Northern Cardinals continue to be a favorite subject of mine. Over the years, I have grown to appreciate not just their physical beauty, but also the emotional significance they hold for many people who have lost loved ones. I have become especially conscious of situations where the male and female cardinal are together. The relationship between these two birds is both visually striking and a metaphor for caring couples.
Most of my cardinal work is done during the winter when trees are bare and visual access to the birds seems greatest. This image was made this winter during one of the above frigid days when I could work effectively for several hours. I composed to use the lines of the tree, the two bird’s similar posture and a panoramic cropping for maximum impact. I also like that the female is out front and has the darker color of the male as a contrasting background.

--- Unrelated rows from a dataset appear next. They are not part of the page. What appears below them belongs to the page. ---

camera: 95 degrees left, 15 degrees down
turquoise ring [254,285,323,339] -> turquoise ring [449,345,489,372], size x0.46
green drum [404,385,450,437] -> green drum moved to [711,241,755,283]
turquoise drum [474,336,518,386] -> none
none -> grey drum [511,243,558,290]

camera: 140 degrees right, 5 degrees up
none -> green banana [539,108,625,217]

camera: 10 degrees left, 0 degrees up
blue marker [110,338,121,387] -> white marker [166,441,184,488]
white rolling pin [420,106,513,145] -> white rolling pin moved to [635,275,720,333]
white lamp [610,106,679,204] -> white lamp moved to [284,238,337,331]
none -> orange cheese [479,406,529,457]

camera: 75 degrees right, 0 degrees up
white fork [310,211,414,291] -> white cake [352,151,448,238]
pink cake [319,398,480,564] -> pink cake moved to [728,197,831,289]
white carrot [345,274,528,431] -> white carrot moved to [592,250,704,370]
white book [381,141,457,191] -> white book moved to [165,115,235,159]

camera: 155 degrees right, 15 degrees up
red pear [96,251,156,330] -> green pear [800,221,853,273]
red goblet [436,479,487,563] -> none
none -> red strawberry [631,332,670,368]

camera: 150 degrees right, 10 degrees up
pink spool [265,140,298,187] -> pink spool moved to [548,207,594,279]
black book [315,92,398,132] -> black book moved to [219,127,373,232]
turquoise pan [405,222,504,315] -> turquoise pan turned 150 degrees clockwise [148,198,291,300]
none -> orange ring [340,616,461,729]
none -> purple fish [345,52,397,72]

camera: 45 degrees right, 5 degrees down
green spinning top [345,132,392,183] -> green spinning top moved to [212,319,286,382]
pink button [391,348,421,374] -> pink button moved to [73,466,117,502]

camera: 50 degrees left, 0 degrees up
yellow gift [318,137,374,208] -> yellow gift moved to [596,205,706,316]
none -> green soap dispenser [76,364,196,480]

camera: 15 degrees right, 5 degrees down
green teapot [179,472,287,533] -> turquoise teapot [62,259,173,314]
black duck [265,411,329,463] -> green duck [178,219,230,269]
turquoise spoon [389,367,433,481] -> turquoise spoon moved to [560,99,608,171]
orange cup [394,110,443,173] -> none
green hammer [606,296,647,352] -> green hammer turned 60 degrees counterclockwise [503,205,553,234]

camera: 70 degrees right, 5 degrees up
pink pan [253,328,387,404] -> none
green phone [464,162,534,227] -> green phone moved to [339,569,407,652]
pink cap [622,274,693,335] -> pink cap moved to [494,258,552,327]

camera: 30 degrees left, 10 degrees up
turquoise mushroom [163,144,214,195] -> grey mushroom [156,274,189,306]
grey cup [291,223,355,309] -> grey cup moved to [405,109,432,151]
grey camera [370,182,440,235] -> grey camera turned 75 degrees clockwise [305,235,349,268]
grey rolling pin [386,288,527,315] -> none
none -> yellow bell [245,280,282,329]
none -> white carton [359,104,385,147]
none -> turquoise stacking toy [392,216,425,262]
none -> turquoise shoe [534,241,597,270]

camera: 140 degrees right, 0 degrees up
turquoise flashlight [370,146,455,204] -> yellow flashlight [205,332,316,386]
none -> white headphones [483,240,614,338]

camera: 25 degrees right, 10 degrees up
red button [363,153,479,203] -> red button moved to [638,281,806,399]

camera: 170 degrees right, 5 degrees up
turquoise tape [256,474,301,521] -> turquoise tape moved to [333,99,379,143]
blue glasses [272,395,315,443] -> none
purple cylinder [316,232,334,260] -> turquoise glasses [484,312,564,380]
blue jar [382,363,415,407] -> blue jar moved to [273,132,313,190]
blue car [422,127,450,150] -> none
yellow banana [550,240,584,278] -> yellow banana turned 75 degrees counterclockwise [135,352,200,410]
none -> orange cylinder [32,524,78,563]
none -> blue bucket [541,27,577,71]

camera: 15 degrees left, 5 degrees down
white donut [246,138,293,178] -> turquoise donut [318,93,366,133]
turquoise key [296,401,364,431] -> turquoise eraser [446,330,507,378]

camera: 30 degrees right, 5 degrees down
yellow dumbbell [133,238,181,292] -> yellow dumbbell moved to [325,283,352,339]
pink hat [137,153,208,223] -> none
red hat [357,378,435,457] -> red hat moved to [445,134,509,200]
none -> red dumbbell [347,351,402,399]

I used a Nikon D800 camera with a Nikkor AFS 200-400mm f4.0G lens with a Nikkor TC20E III at an ISO 2000 and f11. The image is now available as a print in the size of 7×14″ matted to 16×20″ for $84.00 and framed for $189.00 with UV-protective, Reflection-control glass. I will have print #1 with me at the North Penn Select Craft Show on March 21.
There appears to be no reliable influence by positive or negative air ions (high levels occur around waterfalls) on mood according to a meta-analysis – http://www.ncbi.nlm.nih.gov/pubmed/23320516, but I certainly felt good working the falls of Ricketts Glen last month.
We had some very rainy weather my first day there which hindered my efforts, but the next day was magnificent and I did the loop down and back up the other side of the falls trail. All that rain had the water running deep and fast (and loud), making it quite the experience. Many other photographers thought to as well and added to the challenges of working that day.
I hadn’t photographed at Ricketts Glen in over ten years, so I went with light gear opting to be nimble and productive. I worked entirely with one camera and one lens — the Olympus EM-5 and the Panasonic 14-140mm II, and a small tripod. I used a polarizing filter and closed down the aperture for maximum depth of field.